Al centro delle discussioni il pacchetto globale di riforme per rispondere in modo efficace alla crisi dell'euro: patto di stabilità rafforzato con parametri più stretti (ma indigesti a Italia e Grecia) per il debito pubblico, Fondo europeo di stabilizzazione più ricco e flessibile e infine patto di competitività promosso dalla Germania.
Per quest'ultimo il momento della verità arriverà al vertice straordinario dei 17 capi di governo dell'area euro l'11 marzo. Dopo di che nuova riunione dei ministri dell'Eurogruppo il 14: dovrebbe essere quella decisiva. In caso contrario Juncker ha annunciato che ne convocherà un'altra il 21. Il tutto per poter chiudere come previsto con un'intesa complessiva al vertice Ue del 24-25 marzo.
Si è discusso di tutto ieri, a cominciare dal fondo salva-Stati attuale e futuro. Nel caso dell'ESM, il meccanismo europeo di stabilizzazione che decollerà a metà 2013, Juncker ha annunciato l'accordo per «dotarlo di una capacità di erogare prestiti per 500 miliardi, una cifra da rivedere regolarmente almeno ogni due anni».
Per il resto sono stati valutati i pro e i contro di tutte le diverse opzioni sul tavolo. Anche se il tedesco Wolfgang Schauble ieri ha ribadito che «i mercati sono così stabili che non c'è ragione di decidere sul rafforzamento a breve dell'Efsf», i ministri hanno discusso su come portare a 440 miliardi effettivi (contro i 250 attuali) la capacità dell'attuale facility di erogare prestiti.

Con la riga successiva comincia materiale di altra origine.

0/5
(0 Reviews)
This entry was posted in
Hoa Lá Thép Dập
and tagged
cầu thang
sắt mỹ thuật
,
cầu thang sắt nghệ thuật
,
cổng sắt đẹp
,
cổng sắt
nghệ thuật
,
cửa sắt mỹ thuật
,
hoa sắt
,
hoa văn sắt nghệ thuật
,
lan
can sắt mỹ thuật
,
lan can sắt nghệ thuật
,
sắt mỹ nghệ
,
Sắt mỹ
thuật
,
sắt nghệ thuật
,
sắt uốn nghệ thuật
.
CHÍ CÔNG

Sembra che l'aumento delle garanzie di stato per tutti sia la strada più probabile. Sulla flessibilità dei margini di azione del fondo, permane il no tedesco all'ipotesi di acquisto dei bond sovrani sul mercato secondario. Aperta invece quella di interventi sul mercato primario e di prestiti ai paesi in crisi per operazioni di buy-back. Si è parlato anche dello riscadenziamento dei prestiti concessi a Grecia e Irlanda e di un eventuale taglio dei tassi di interessi dal 5 al 4%. «Nella riforma dell'EFSF va inclusa la possibilità di ridurre i tassi per garantire la sostenibilità del debito» ha sottolineato il commissario Ue Olli Rehn.
Anche se ufficialmente non era sul tavolo perché alla sua formulazione sta lavorando il presidente del Consiglio Ue Herman Van Rompuy in vista del vertice dell'11 marzo, il patto di competitività tedesco-francese non poteva non irrompere nelle discussioni di ieri sera. Visto che la Germania condiziona alla sua adozione il proprio via libera all'aumento delle risorse del fondo salva-Stati.
«Vedremo al vertice i contenuti di questo patto. E allora decideremo anche quale sarà il suo reale valore aggiunto» ha precisato Juncker, platealmente ostile a un'iniziativa che nasce fuori dal quadro comunitario, targata dall'egemonismo tedesco-francese». Perfino l'olandese Jan Kees de Jager, noto rigorista, ha fatto trapelare apertamente il suo dissenso: «Anche l'Olanda ha le sue idee sulla competitività. Non si vede perché dovremmo accettare il diktat dei franco-tedeschi».